21La diabolisation de l’ennemi interne ou étranger fait partie intégrante de l’arsenal idéologique américain à la fois religieux et politique. Le vocabulaire du millénarisme, du dualisme entre les forces du bien et les forces du mal, ou axe du mal, s’applique à toute circonstance nationale, afin d’imposer un sens à l’événement et de canaliser l’agressivité du peuple dans une direction bien précise. Il s’agit là d’un instrument redoutablement efficace pour terrifier une population et l’obliger à accepter telle ou telle décision politique dans la mesure où le chef charismatique qui l’annoncera se présente comme investi d’une mission prophétique. Cela suppose un travail constant de prédication religieuse, accompagné de la surveillance des programmes scolaires — deux activités dont les fondamentalistes sont les grands champions. Que le Président s’entoure de plusieurs membres de la Droite chrétienne démontre son intérêt à la fois pour sa doctrine et pour son poids électoral.

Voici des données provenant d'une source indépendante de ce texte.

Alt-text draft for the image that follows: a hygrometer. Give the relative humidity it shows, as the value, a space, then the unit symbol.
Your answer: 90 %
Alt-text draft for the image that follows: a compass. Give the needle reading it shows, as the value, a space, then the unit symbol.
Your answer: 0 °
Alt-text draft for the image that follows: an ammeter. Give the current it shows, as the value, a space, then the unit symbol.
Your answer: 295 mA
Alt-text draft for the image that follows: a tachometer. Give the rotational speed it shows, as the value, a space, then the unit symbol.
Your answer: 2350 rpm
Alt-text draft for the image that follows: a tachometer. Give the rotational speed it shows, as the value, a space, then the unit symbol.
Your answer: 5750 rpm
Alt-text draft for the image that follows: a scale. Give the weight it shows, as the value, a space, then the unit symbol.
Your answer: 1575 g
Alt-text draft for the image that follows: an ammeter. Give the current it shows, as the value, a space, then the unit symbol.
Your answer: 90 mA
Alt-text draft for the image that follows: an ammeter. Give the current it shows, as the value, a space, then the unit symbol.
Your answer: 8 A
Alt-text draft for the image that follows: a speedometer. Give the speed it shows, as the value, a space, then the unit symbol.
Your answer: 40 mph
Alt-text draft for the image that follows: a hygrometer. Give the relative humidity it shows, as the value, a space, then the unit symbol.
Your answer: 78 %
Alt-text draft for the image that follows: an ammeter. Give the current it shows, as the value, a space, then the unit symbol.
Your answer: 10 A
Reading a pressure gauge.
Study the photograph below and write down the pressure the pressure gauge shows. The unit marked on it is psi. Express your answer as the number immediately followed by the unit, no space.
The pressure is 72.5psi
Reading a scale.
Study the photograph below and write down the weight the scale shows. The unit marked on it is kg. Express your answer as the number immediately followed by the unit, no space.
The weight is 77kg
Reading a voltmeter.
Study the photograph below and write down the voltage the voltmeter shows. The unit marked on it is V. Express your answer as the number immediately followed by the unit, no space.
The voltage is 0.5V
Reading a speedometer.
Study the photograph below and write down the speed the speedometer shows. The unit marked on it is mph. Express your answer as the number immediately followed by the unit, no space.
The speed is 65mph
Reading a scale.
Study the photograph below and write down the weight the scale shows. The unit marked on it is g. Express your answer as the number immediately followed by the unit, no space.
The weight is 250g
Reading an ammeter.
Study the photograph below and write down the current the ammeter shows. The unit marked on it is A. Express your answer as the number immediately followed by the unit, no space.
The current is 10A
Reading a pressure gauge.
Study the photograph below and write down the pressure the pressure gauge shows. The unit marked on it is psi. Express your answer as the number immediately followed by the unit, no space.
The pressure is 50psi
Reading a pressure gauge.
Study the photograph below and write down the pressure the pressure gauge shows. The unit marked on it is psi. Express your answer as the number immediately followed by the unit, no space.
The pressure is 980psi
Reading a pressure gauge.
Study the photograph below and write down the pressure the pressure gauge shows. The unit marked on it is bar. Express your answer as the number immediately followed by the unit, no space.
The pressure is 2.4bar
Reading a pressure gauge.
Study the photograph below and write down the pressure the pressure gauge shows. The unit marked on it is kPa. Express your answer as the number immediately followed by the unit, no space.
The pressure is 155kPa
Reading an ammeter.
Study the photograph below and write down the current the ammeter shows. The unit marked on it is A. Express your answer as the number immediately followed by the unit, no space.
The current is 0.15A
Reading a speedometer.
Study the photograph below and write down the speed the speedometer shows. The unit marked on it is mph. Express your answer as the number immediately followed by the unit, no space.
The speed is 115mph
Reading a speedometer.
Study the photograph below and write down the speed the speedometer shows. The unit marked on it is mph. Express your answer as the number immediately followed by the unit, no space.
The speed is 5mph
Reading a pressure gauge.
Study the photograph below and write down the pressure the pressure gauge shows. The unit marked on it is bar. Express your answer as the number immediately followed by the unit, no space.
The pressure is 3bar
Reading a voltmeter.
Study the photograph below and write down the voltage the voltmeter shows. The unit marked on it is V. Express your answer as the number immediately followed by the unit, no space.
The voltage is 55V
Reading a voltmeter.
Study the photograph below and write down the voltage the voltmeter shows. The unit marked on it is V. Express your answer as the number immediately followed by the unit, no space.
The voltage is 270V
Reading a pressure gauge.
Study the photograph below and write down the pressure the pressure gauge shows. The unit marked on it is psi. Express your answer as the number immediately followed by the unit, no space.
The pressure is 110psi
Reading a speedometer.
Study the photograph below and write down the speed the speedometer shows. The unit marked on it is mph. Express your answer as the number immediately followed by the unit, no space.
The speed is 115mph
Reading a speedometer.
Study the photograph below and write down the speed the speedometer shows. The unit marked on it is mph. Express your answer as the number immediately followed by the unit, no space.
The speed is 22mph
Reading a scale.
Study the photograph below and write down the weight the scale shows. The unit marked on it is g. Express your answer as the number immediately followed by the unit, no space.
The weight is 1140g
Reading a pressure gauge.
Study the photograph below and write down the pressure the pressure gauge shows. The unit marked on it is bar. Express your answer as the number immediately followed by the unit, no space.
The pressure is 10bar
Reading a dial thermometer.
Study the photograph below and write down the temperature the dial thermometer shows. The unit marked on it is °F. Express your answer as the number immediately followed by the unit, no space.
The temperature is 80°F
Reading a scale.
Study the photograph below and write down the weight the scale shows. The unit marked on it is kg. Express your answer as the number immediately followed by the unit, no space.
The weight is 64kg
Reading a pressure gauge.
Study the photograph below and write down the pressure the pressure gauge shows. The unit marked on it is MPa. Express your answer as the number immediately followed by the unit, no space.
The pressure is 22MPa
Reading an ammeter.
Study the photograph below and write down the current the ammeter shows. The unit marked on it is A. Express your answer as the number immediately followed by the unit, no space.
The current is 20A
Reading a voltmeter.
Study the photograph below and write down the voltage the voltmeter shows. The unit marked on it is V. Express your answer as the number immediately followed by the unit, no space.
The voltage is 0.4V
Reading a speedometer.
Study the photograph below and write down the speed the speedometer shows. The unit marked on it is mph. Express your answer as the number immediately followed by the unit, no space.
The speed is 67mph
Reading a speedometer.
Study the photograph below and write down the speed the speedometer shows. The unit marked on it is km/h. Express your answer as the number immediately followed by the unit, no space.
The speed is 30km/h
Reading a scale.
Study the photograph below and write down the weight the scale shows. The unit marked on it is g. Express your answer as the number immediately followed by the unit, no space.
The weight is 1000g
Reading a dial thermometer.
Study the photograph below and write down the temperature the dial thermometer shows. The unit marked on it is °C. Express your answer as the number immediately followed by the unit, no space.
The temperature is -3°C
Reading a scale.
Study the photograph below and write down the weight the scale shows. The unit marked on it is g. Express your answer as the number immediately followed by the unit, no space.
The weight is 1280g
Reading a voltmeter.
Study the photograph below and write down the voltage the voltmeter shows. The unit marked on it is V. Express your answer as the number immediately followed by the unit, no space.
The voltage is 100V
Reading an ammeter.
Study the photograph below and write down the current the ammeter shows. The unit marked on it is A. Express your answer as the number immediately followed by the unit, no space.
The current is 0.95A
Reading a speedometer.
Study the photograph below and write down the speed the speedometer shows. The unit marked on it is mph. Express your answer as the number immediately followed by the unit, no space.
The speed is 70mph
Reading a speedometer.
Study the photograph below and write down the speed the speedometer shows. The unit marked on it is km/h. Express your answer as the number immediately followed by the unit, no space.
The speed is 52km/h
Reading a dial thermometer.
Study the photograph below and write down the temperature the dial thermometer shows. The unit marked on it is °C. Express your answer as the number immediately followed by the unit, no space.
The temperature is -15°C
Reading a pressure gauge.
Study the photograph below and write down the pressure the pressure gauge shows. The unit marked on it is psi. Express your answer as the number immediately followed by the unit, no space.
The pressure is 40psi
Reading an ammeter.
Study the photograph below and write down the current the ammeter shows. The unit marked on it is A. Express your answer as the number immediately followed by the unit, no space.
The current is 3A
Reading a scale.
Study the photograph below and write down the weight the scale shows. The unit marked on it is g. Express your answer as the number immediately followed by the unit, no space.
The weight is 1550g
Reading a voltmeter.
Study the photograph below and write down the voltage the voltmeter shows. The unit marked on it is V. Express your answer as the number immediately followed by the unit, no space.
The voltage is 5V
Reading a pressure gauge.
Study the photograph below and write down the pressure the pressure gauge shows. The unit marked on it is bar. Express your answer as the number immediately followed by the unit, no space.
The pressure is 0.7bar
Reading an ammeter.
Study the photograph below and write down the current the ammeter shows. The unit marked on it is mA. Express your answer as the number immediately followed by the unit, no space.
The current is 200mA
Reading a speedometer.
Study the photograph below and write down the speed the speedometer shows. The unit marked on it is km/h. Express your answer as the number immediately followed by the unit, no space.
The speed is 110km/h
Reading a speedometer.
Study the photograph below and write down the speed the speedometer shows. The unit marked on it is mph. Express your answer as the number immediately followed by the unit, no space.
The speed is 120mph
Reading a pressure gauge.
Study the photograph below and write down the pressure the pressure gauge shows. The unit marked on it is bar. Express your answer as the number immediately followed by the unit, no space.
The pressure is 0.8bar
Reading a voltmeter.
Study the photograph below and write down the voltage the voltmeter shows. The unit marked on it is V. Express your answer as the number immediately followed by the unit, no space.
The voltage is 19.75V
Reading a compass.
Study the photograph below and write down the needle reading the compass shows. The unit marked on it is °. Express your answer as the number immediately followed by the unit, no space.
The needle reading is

22Pour en revenir à la Bête de l’Apocalypse actuelle, Saddam Hussein, sa diabolisation date au moins de 1990. C’est peut-être pour cette raison qu’on s’est attaqué très vite à lui, et que l’on délaisse, du moins en apparence, Ben Laden, dont les médias n’ont pas vraiment réussi à orchestrer la diabolisation iconographique. L’axe du mal dont Saddam Hussein est l’Antéchrist a une longue histoire derrière lui… et encore « de beaux jours » devant lui.